Problem statement:
In the article on Dani Shapiro's memoir, what did her husband find that led to the book?

Excerpted passage:
Author Dani Shapiro discusses her latest memoir, a searing look at life, love — and marriage.
The life of memoirist and novelist Dani Shapiro is pretty much an open book. Exploring her responses to events both profound and mundane, Shapiro has written the best-selling memoirs Still Writing, Devotion and Slow Motion, and only last month ended her blog of 11 years.
But her husband, screenwriter, director and former Africa correspondent Michael Maron, got Shapiro thinking about a different perspective when he came across the journal she kept on their honeymoon, 18 years ago.
The result is her most recent memoir, Hourglass: Time, Memory, Marriage (Knopf; 2017), an intimate, piercing and life-affirming story about marriage and memories. Drawing upon observations from her happy marriage and jumping around from past to present, the book invites readers to confront with her both the life she dreamed of and the life she made, reconciling the girl she was and the woman she’s become.
In Hourglass, Shapiro asks: “How do memory and time shape your intimate relationships?” To help answer, she intertwines her musings with excerpts from the journal as well as quotes from authors, including Adrienne Rich, Wendell Berry and Nietzsche.
“A searing, pared-down narrative,” wrote a reviewer for Vogue. “Shapiro’s retelling of her marriage is both distinctive and painfully relatable.”
Shapiro, who has appeared at the Detroit Jewish Book Fair, will discuss Hourglass, recently released in paperback, Monday, May 21, at the Metro Detroit Book and Author Society’s 92nd Author Luncheon in Livonia.
Based in rural Litchfield County, Conn., Shapiro also has five novels to her credit, including Black & White and Family History. She’s been published in the New Yorker, New York Times and Los Angeles Times and appeared on Oprah’s SuperSoul Sunday program and NPR’s This American Life.
While Shapiro enjoys public speaking, “writing books is my strongest form of communication. My books are about questions.”
Shapiro, 55, was born to Orthodox Jewish parents, Irene and Paul, in New York City.
“The way I was raised, it was all or nothing — ‘us versus them,’” Shapiro said.
Growing into a feminist, Shapiro found it “confusing” that an Orthodox woman couldn’t read from the Torah. She eventually concluded “there was no place for me in denominational religion” because she couldn’t relate to her parents’ parochial view of the world.

Dataset entries
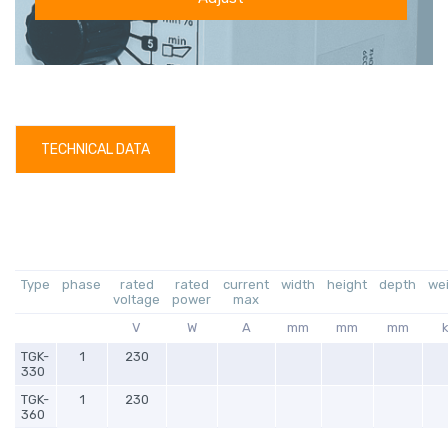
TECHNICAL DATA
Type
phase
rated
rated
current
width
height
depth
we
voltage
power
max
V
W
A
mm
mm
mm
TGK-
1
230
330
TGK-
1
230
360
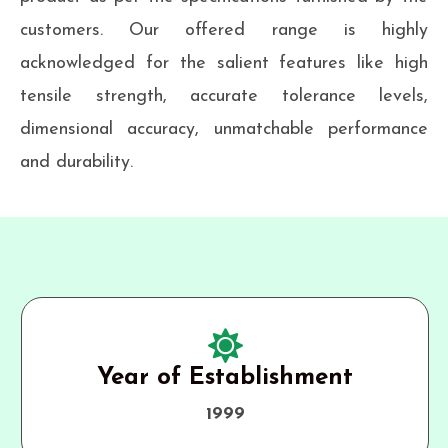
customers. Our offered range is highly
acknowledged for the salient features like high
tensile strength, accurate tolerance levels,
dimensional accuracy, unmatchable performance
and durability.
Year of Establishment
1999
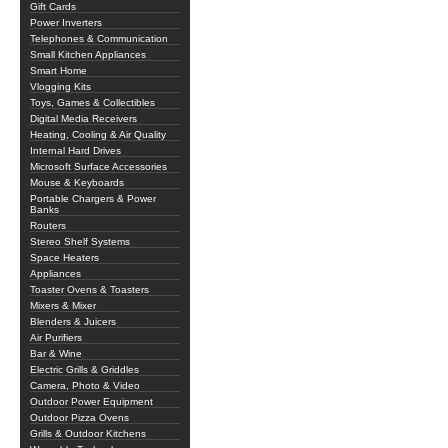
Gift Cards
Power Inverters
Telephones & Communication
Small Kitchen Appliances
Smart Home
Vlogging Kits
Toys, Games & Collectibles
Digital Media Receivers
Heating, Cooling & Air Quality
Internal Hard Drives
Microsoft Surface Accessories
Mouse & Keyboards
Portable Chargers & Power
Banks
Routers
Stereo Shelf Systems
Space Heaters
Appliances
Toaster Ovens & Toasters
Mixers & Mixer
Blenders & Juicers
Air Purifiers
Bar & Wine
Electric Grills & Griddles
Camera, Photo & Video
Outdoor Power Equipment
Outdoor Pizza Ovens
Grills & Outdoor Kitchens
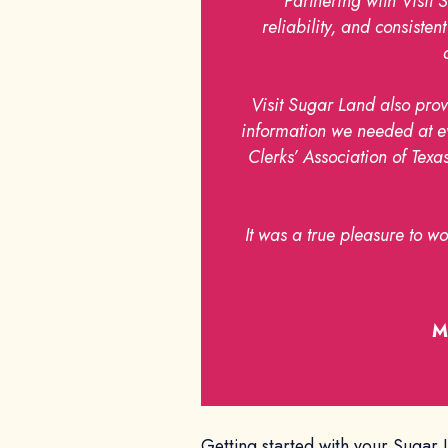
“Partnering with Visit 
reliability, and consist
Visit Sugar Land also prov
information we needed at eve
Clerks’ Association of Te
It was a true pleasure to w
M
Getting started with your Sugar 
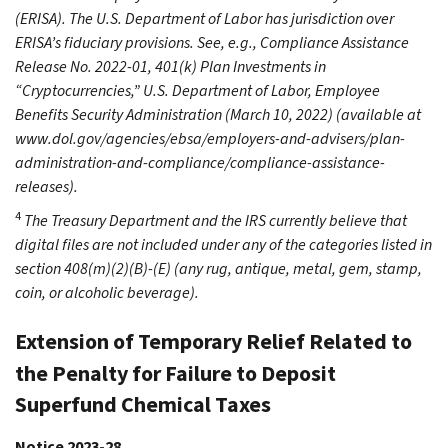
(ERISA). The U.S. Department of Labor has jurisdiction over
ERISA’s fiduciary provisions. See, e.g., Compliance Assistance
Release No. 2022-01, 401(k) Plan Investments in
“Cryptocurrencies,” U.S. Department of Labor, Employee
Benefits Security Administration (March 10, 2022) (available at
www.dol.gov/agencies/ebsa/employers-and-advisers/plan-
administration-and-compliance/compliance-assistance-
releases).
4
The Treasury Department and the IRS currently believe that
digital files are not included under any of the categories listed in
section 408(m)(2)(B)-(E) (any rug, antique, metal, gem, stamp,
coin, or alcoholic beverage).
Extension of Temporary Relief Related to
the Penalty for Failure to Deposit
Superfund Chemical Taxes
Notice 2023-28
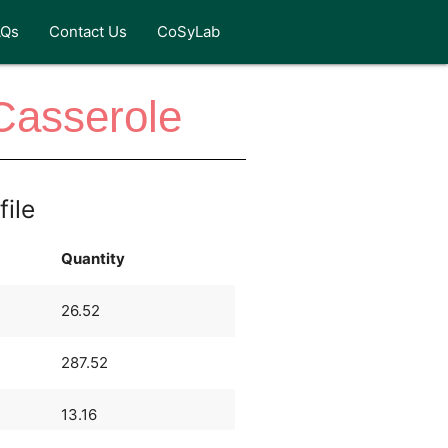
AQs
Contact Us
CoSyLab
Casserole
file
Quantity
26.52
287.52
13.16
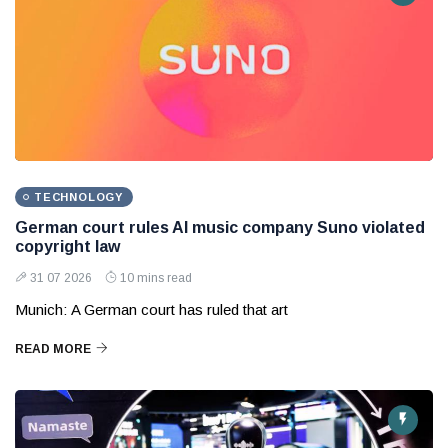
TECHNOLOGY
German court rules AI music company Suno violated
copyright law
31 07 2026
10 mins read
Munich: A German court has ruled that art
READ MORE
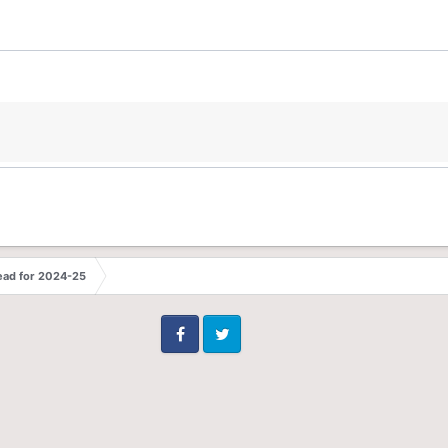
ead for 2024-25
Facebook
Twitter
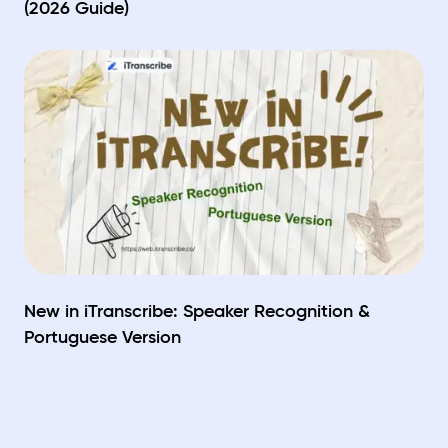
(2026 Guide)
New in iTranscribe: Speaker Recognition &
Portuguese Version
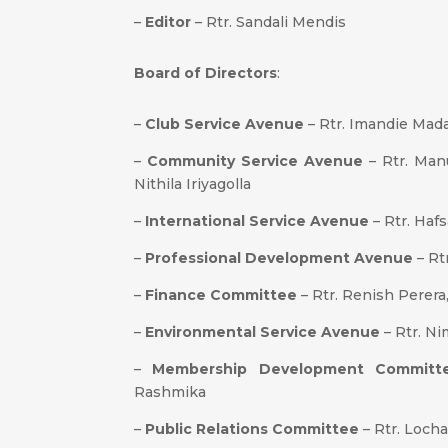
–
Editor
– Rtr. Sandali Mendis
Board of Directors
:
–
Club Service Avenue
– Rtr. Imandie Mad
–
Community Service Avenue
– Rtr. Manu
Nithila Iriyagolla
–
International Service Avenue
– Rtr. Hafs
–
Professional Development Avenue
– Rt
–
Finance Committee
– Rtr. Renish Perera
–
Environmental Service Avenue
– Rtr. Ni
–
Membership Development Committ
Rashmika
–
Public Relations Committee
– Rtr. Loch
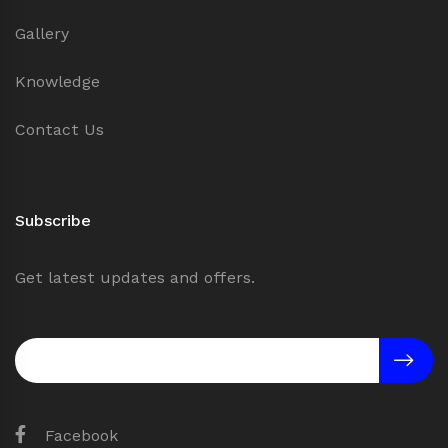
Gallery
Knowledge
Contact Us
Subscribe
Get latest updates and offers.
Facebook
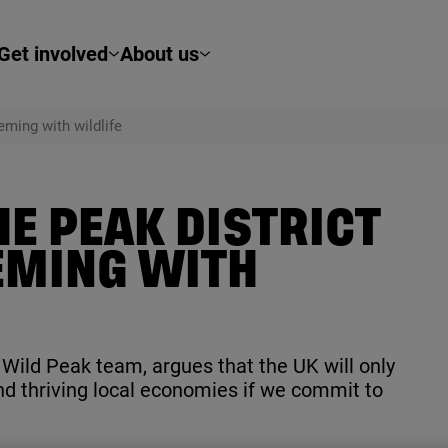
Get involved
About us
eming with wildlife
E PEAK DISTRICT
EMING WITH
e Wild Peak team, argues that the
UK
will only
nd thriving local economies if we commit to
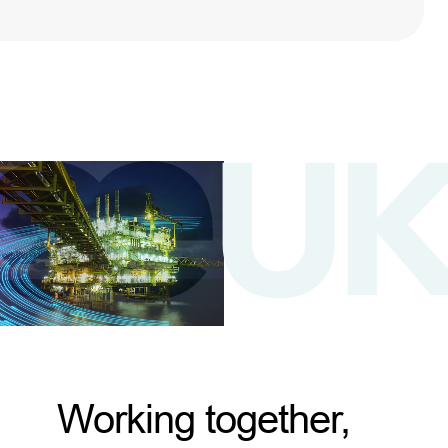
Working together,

Expected answer:
He found the journal she kept on their honeymoon, 18 years earlier.